Saved data entries:
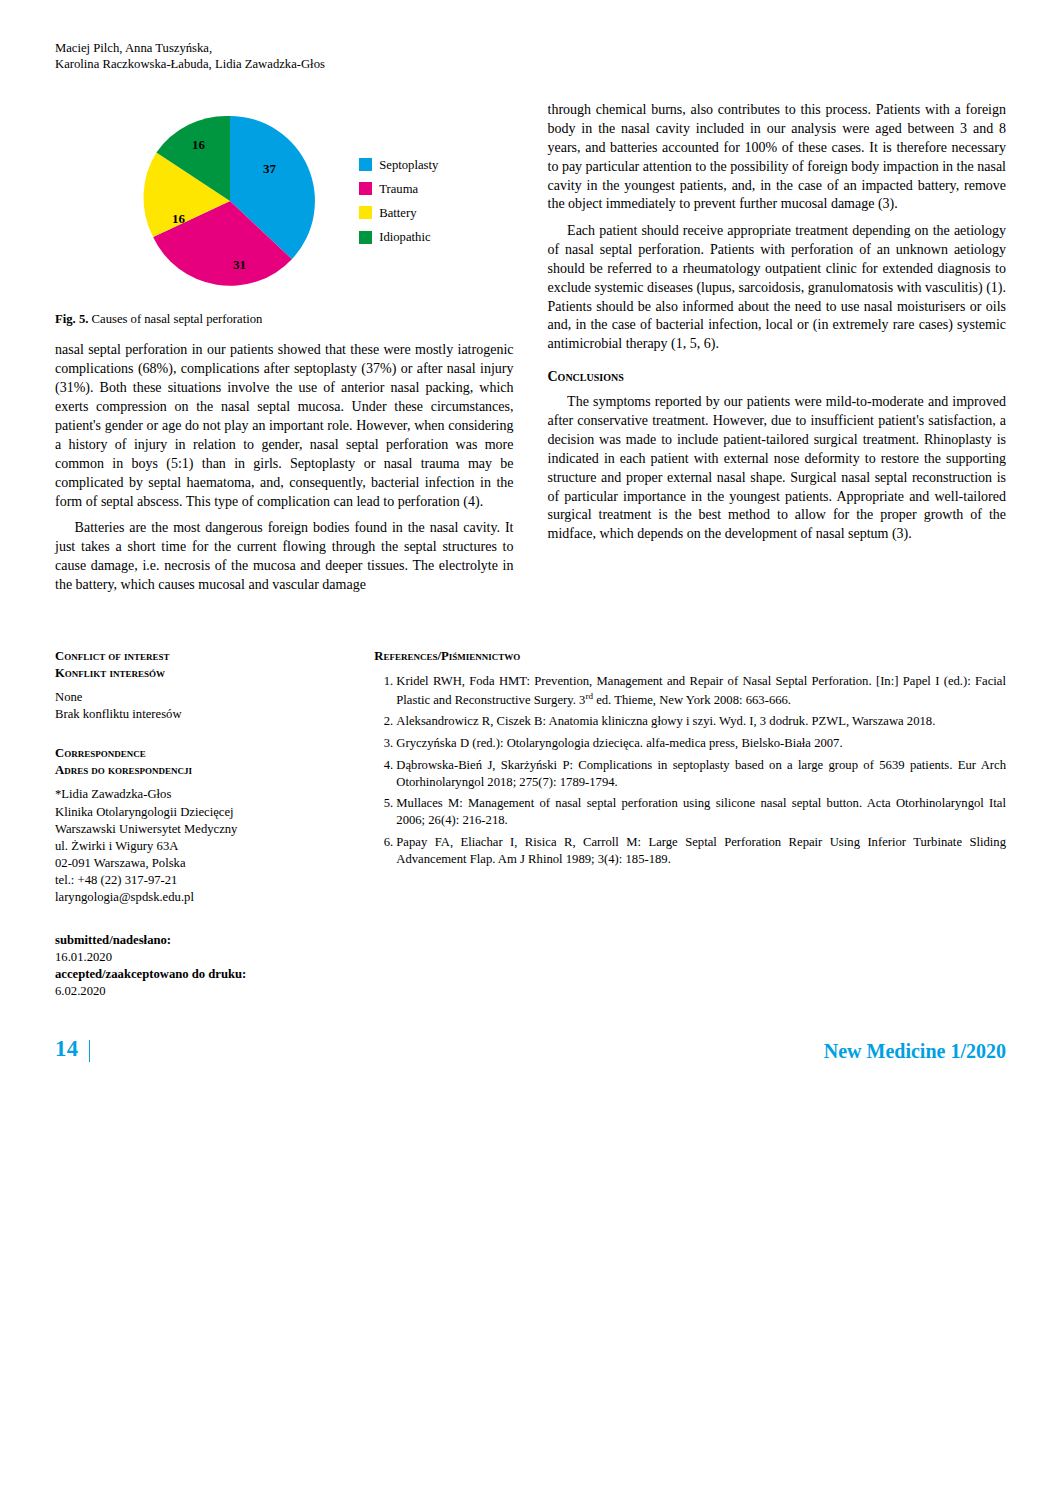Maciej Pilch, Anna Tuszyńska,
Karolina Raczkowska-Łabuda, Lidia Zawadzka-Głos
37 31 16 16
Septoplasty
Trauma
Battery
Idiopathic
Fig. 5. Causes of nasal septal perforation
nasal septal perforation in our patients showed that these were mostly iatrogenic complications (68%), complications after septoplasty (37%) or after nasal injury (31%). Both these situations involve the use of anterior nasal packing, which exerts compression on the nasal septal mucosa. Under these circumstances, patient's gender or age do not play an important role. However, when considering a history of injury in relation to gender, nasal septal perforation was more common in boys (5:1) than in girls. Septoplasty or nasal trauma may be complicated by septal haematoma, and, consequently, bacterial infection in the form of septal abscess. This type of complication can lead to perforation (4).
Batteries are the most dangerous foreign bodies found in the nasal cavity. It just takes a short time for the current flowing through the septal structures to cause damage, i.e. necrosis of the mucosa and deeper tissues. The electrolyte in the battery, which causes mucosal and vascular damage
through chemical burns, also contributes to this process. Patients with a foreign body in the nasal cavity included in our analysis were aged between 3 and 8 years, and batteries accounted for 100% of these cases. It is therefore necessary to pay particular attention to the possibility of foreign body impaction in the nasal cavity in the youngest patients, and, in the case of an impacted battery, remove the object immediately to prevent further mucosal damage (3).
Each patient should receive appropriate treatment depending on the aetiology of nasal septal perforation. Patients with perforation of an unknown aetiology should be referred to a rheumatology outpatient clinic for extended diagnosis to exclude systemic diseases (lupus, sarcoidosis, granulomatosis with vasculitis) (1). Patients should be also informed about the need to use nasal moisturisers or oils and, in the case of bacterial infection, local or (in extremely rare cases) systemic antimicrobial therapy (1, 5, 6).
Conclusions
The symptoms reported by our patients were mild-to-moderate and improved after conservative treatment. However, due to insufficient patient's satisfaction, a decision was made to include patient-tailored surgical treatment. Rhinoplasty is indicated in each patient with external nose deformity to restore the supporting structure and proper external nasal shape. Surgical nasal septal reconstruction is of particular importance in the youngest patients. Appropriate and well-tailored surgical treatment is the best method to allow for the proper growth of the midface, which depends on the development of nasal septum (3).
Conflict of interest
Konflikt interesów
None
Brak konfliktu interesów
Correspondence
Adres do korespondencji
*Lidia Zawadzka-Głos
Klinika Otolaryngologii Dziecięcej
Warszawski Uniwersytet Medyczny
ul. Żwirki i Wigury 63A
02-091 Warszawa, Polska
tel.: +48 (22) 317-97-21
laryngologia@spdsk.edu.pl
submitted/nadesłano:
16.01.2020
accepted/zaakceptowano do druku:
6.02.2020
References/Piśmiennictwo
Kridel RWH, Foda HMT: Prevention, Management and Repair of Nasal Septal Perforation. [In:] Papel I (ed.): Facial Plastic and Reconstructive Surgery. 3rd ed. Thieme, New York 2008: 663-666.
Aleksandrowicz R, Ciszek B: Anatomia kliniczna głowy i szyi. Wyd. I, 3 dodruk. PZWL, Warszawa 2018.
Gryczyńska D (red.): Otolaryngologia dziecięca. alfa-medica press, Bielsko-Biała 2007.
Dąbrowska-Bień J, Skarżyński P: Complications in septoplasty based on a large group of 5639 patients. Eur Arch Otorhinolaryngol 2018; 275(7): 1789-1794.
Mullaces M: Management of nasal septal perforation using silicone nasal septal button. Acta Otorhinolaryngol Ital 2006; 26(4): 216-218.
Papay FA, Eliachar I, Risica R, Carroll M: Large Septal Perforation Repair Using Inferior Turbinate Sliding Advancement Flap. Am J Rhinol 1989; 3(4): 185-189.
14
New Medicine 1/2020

--

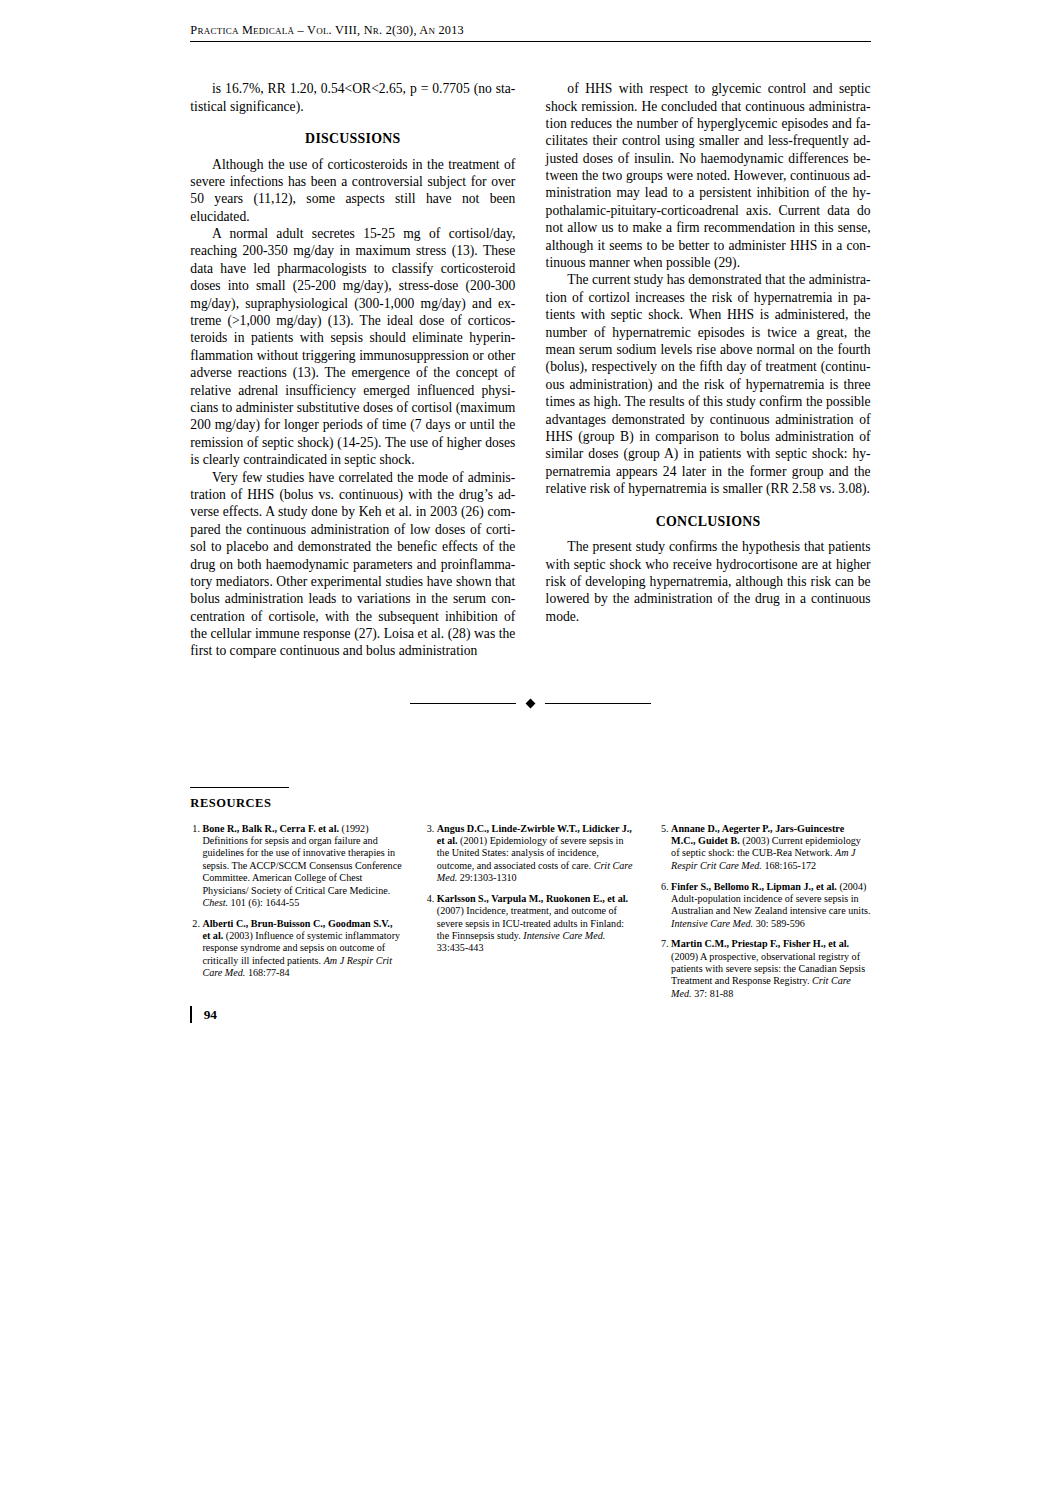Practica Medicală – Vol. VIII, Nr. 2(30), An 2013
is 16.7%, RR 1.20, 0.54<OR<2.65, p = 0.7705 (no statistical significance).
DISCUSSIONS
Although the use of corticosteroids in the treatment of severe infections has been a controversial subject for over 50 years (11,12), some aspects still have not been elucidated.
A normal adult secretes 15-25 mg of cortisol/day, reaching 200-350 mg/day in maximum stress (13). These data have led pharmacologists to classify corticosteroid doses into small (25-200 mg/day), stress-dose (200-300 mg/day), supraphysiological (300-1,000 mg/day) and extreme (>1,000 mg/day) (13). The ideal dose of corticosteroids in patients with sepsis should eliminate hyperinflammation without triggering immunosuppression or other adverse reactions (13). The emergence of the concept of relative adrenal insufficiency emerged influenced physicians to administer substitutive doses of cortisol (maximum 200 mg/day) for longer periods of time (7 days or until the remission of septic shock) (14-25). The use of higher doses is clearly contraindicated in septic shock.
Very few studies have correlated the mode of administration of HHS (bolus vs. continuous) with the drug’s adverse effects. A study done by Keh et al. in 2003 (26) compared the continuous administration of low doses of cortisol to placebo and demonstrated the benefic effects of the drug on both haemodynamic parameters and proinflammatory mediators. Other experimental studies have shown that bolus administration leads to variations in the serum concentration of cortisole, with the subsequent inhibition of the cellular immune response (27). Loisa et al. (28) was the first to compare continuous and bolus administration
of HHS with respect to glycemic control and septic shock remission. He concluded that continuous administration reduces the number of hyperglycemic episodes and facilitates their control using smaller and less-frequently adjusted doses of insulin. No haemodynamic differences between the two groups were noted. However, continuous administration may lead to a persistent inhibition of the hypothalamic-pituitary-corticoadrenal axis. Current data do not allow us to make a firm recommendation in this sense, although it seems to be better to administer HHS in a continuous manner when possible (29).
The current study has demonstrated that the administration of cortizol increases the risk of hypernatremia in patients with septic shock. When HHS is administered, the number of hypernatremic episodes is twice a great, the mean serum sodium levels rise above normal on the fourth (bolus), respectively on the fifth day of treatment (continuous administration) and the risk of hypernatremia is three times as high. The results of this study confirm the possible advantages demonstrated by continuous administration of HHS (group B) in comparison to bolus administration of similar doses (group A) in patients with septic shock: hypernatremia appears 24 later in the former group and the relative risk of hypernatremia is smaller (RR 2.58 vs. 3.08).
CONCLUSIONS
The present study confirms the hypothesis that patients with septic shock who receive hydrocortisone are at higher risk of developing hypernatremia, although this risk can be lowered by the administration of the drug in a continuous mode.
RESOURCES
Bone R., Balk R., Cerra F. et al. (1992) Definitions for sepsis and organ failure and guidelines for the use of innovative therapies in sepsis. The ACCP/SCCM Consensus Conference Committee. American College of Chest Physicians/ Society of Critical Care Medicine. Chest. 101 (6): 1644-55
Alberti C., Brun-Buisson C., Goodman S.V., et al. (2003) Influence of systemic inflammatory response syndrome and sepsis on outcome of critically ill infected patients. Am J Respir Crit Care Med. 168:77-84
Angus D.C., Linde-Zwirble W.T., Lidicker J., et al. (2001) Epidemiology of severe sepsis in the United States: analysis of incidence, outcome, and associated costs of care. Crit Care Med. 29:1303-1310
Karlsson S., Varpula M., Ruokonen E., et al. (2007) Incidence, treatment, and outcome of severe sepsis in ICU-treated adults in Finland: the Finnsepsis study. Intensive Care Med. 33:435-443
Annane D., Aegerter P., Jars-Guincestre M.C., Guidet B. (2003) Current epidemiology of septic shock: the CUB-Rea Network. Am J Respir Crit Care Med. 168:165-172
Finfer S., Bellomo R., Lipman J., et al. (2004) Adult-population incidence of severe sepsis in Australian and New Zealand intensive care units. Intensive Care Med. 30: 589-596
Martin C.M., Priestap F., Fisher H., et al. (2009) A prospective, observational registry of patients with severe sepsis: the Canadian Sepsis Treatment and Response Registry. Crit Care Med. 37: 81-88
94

## Problem to work on
Wherever the word "Otorhinolaryngol" appears in the data, return the whole line.

## Task solution
Dąbrowska-Bień J, Skarżyński P: Complications in septoplasty based on a large group of 5639 patients. Eur Arch Otorhinolaryngol 2018; 275(7): 1789-1794.
Mullaces M: Management of nasal septal perforation using silicone nasal septal button. Acta Otorhinolaryngol Ital 2006; 26(4): 216-218.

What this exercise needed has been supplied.